Education levels of both male and female respondents show similar patterns — female respondents are just as well educated as male respondents.

### Visualizing Job title distribution


In [9]:
# job title
job_count= pd.DataFrame({'job title':df["job title"].value_counts().index, 'counts':df["job title"].value_counts().values}).sort_values("counts")
fig = px.bar(job_count, x='job title', y='counts')
fig.update_traces(marker_color="indianred",marker_line_color='rgb(8,48,107)',
                  marker_line_width=1.5)
fig.update_layout(title_text='Job Title')
py.plot(fig, filename="job.html")
fig.show()

Most respondents seem to be data scientists or students. There are only a handful of statisticians and database engineers.

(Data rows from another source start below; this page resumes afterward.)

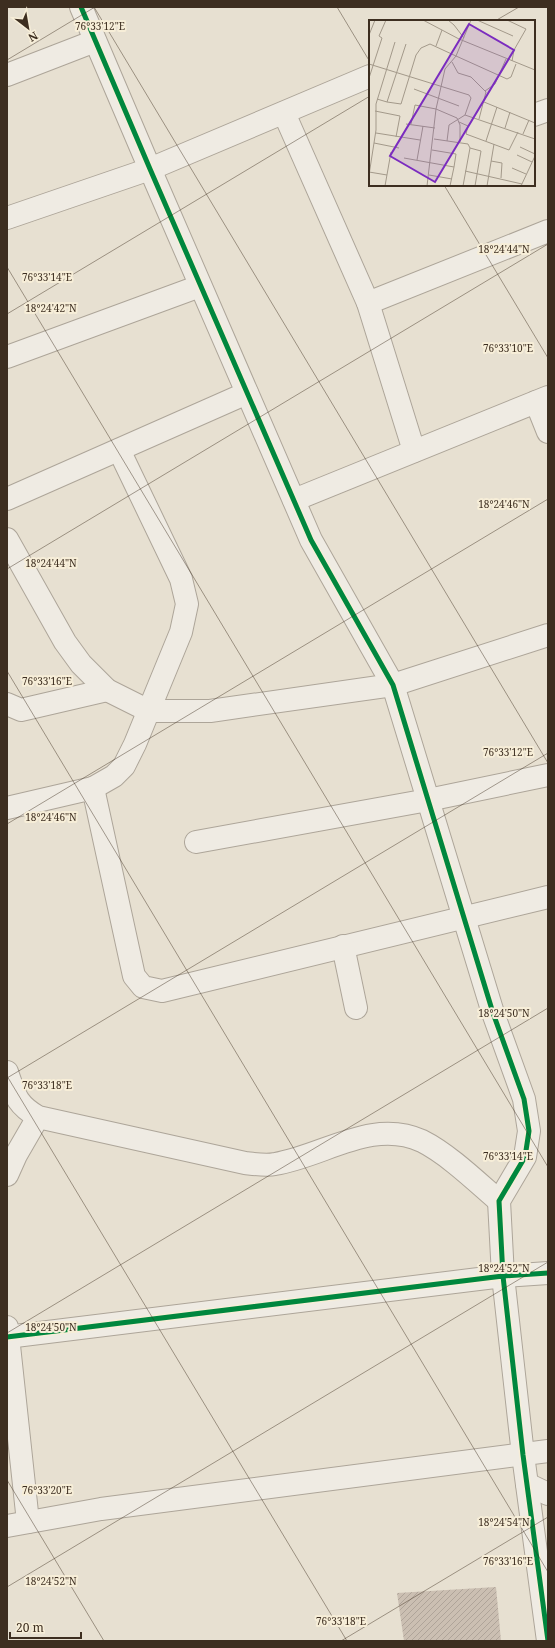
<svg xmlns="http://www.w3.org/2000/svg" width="555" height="1648" font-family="'Noto Serif',serif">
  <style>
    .building { fill: url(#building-hatch) }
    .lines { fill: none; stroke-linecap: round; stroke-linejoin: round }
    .minor-casing { stroke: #ada599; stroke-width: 24 }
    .minor { stroke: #efebe3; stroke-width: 22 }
    .cycleway-casing { stroke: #f7eed8; stroke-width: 8 }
    .cycleway { stroke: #00873e; stroke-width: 5 }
    .ticks { fill: none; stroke: #3d2e20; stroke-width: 1; stroke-opacity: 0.45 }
    .inset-road { fill: none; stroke: #a3998a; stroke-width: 1 }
    .view { fill: #7b2cbf; fill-opacity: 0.15; stroke: #7b2cbf; stroke-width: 2 }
    .inset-edge { fill: none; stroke: #3d2e20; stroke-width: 2 }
    .ticks-label { font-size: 10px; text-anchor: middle; fill: #3d2e20; stroke: #f7eed8; stroke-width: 4; stroke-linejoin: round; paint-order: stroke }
  </style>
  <defs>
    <pattern id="building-hatch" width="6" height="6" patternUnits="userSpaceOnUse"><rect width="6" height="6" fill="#cbbfb2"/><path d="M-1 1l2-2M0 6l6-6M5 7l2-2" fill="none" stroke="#afa499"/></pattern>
  </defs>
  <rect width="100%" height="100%" fill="#e7e0d1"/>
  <path class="building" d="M496,1587L501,1641H404L397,1593Z"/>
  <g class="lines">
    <g class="minor-casing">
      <g id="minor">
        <path d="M81,7L150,169L311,540L393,685L493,1013L524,1099L529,1131L525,1157L499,1201L503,1276L548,1273"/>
        <path d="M7,75L95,41"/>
        <path d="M284,113L368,303L414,451"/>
        <path d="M534,115L548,110"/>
        <path d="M7,218L150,169L370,76"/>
        <path d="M368,303L548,231"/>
        <path d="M7,357L200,286"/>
        <path d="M536,402L548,432"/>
        <path d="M7,499L247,393"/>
        <path d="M294,500L548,397"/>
        <path d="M7,539L65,642L81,664L107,690L149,711H210L393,685L548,635"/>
        <path d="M7,704L21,710L107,690"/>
        <path d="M93,788L114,776L124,766L135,744L181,632L187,604L181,579L119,450"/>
        <path d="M7,808L93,788L134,976L143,987L162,991L548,897"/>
        <path d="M196,842L428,800L548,775"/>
        <path d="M343,946L356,1008"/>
        <path d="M7,1072C15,1095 16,1104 38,1117L245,1163C254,1164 266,1166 275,1164C324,1156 372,1118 422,1141C448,1154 477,1182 499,1201"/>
        <path d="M7,1175L16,1155L38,1117"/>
        <path d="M7,1327L28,1522"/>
        <path d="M7,1337L503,1276L523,1455L548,1641"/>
        <path d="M527,1484L548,1494"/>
        <path d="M7,1526L101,1509L548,1451"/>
      </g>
    </g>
    <use href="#minor" class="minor"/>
    <g class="cycleway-casing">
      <g id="cycleway">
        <path d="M81,7L150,169L311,540L393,685L493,1013L524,1099L529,1131L525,1157L499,1201L503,1276L548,1273"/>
        <path d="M7,1337L503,1276L523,1455L548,1641"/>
      </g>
    </g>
    <use href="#cycleway" class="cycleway"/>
  </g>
  <path class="ticks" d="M94,7L548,763M337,7L370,62M495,21L519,7M7,60L95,7M444,185L548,358M7,267L548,1167M7,314L370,96M7,569L548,244M7,671L548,1572M7,824L548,499M7,1076L347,1641M7,1078L548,753M7,1333L548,1008M7,1480L104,1641M7,1587L548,1262M341,1641L548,1517"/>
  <g transform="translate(369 20)">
    <rect width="166" height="166" fill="#e7e0d1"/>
    <path class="inset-road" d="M54,0L90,19L166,50M79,0L85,5L95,18M102,0L87,36L138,59L142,57L147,44M108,0L144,16M138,0L157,9L145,30L143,41M0,15L6,0M67,26L73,10M83,42L89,53L102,57L117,72L110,99M0,44L100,75L102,78L96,95L166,119M0,58L13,18L10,16L17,0M45,69L90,86M116,71L126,64L137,39M8,79L18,82L37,24M18,82L32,84L47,35L52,28L61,24L87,36L76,49L67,89L58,166M115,82L166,103M6,91L31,96L27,117M90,102L99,106L97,114L140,130L149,112M37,104L66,108M42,104L46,85L67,89L88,98L91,105V122M136,108L141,92M7,113L51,120M154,114L160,100M65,119L99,124L101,128L94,166M78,121L80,105L96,95M117,121L128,87M5,123L30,128M151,127L166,134M101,128L112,131L106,166M63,130L87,134L85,147M148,135L163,142M35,138L85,147L81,166M48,140L54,106M122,141L133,143L132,158M143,148L157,154M96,151L153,164M0,152L18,155M0,155L7,110V84L26,22M60,155L83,159M16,166L22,132M118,166L125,124M152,166L166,136"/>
    <path class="view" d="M100,4L145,30L66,162L21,136Z"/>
    <rect width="166" height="166" class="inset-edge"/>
  </g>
  <g class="ticks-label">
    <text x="100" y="30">76°33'12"E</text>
    <text x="504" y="253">18°24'44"N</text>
    <text x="47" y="281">76°33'14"E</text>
    <text x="51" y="312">18°24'42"N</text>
    <text x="508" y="352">76°33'10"E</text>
    <text x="504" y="508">18°24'46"N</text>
    <text x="51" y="567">18°24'44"N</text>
    <text x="47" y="685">76°33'16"E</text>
    <text x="508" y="756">76°33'12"E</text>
    <text x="51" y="821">18°24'46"N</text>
    <text x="504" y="1017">18°24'50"N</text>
    <text x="47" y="1089">76°33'18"E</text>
    <text x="508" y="1160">76°33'14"E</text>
    <text x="504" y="1272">18°24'52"N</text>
    <text x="51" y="1331">18°24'50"N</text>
    <text x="47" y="1494">76°33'20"E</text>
    <text x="504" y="1526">18°24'54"N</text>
    <text x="508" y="1565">76°33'16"E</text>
    <text x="51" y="1585">18°24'52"N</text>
    <text x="341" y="1625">76°33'18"E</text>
  </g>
  <rect width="555" height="1648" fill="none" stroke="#3d2e20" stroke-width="16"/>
  <g transform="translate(28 28) rotate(149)" stroke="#f7eed8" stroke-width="3" paint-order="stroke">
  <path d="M0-3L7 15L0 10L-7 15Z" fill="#3d2e20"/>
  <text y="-6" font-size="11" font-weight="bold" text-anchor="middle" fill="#3d2e20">N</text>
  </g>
  <path d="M10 1632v6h71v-6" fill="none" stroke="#3d2e20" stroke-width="2"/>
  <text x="16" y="1632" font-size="12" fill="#3d2e20" stroke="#f7eed8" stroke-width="3" paint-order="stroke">20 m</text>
</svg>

### Job title distribution by gender

In [12]:
import plotly.express as px
jobtitle_gender = df.loc[:,["job title", "gender"]].groupby(["job title", "gender"]).size().reset_index()
jobtitle_gender.columns = ["job title", "gender", "Count"]
fig = px.bar(jobtitle_gender, x='job title', y='Count', color="gender", 
             barmode='group', title ="Job title Distribution by Gender", 
             height=500, width=800)
fig.update_traces(marker_line_color='rgb(9,50,100)',
                  marker_line_width=1.5, opacity=0.6)
fig.show()

### Salary distribution


In [13]:
sal_count= pd.DataFrame({'sal':df["salary"].value_counts().index, 'counts':df["salary"].value_counts().values}).sort_values("counts")
fig = px.bar(sal_count, x='sal', y='counts')
fig.update_traces(marker_color="indianred",marker_line_color='rgb(8,48,107)',
                  marker_line_width=1.5)
fig.update_layout(title_text='Salary')
py.plot(fig)
fig.show()


### Salary gender distribution

In [14]:
sal = df.loc[:,["salary", "gender"]].groupby(["salary", "gender"]).size().reset_index()
sal.columns = ["Salary", "Gender", "Count"]
fig = px.bar(sal, x='Salary', y='Count', color="Gender", 
             barmode='group', title ="Salary Gender Distribution", 
             height=400, width=2000)
fig.update_traces(marker_line_color='rgb(9,50,100)',
                  marker_line_width=1.5, opacity=0.6)
py.plot(fig)
fig.show()

### Conclusion
 
Gender disparity in the tech industry is real and women are underrepresented in this field.